Problem >>
Look below for the line holding "[111,349,145,357] Ghana ->" and the line holding "(176, 498) none -> [589,779,628,792] their". Transcribe exactly those lines and all lines between them, nothing more.

Provided material >>
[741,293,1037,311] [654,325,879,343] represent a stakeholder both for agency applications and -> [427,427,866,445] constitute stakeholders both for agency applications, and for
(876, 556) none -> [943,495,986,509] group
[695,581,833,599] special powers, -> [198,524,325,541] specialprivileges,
---
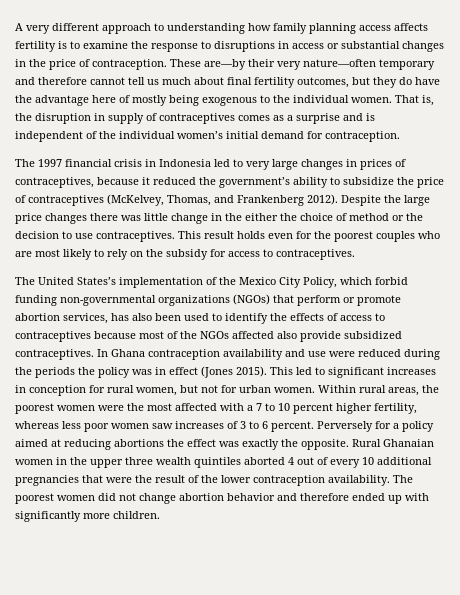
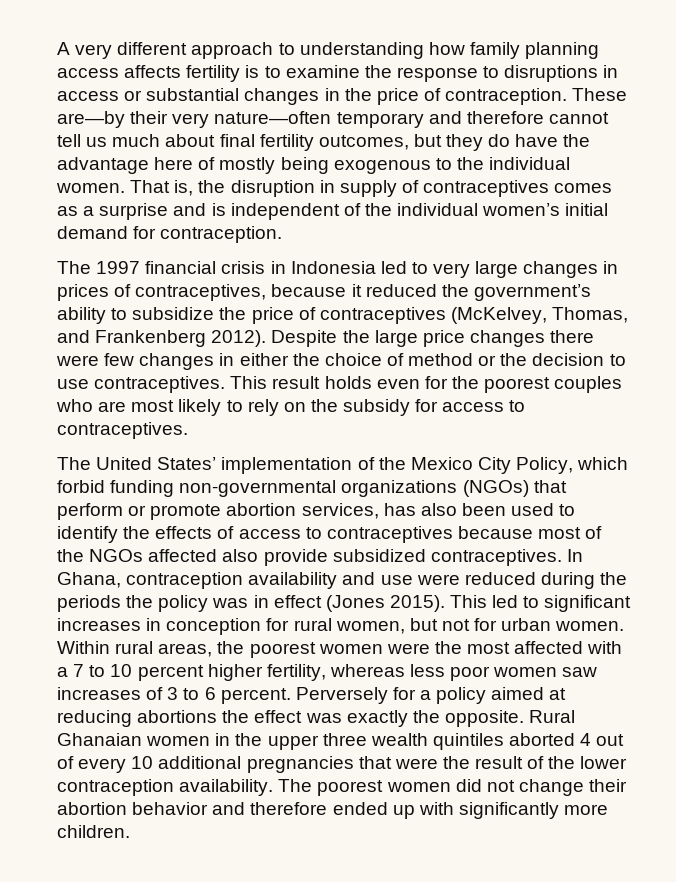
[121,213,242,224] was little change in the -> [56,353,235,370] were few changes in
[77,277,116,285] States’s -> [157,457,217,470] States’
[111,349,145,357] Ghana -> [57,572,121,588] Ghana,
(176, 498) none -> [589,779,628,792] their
==
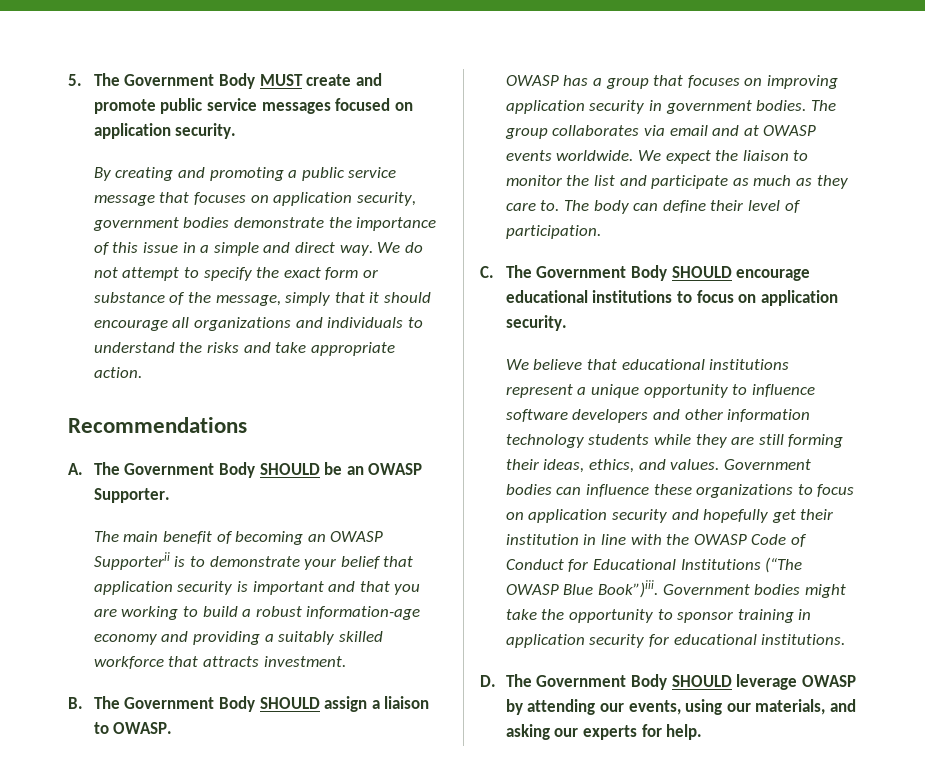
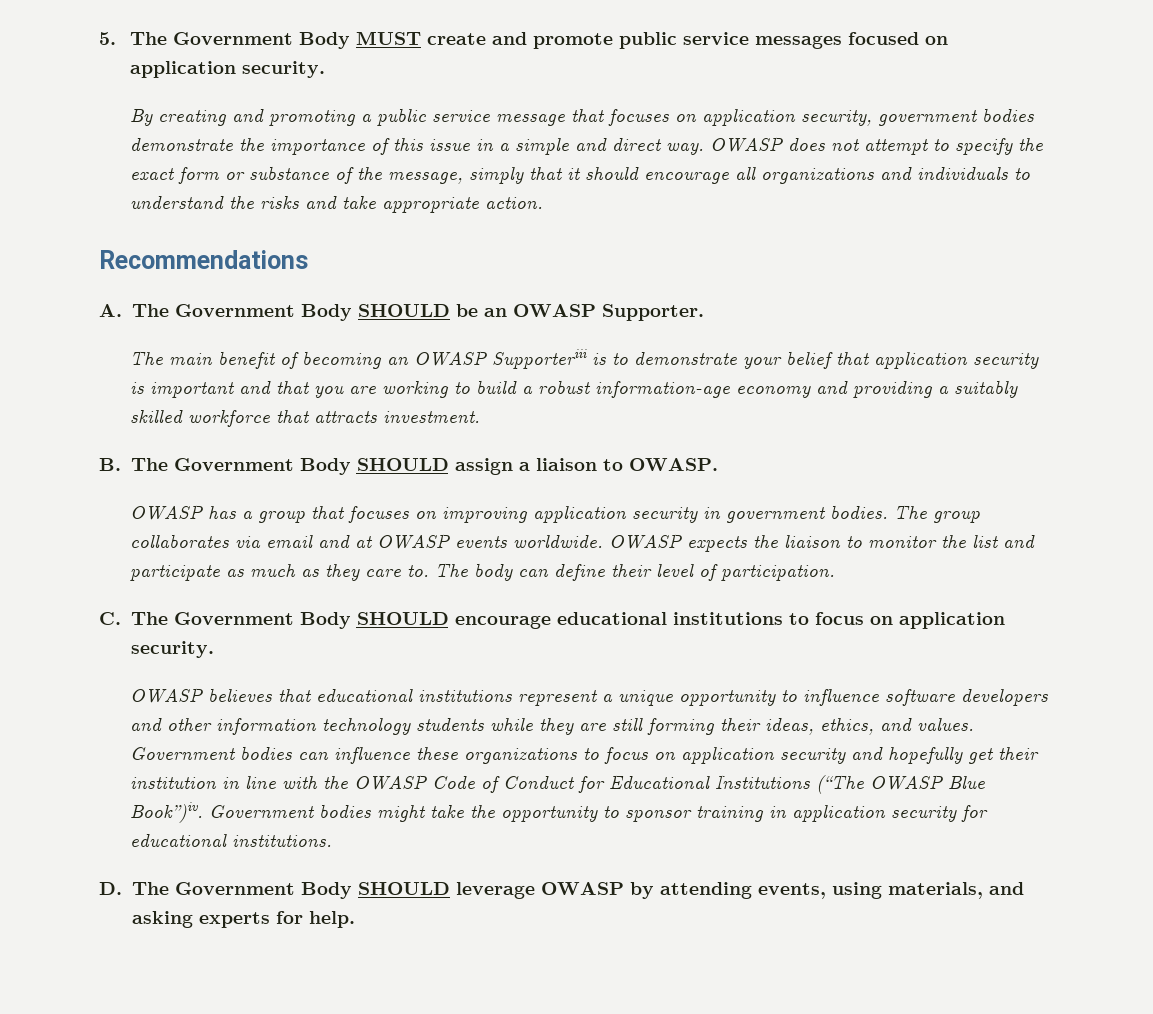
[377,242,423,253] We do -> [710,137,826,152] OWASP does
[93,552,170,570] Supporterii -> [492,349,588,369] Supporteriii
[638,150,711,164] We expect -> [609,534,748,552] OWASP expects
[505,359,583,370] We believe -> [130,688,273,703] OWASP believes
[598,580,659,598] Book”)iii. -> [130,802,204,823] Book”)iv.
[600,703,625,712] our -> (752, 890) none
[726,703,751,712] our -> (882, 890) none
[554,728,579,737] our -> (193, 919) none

Solution for this exercise >>
[111,349,145,357] Ghana -> [57,572,121,588] Ghana,
(176, 498) none -> [589,779,628,792] their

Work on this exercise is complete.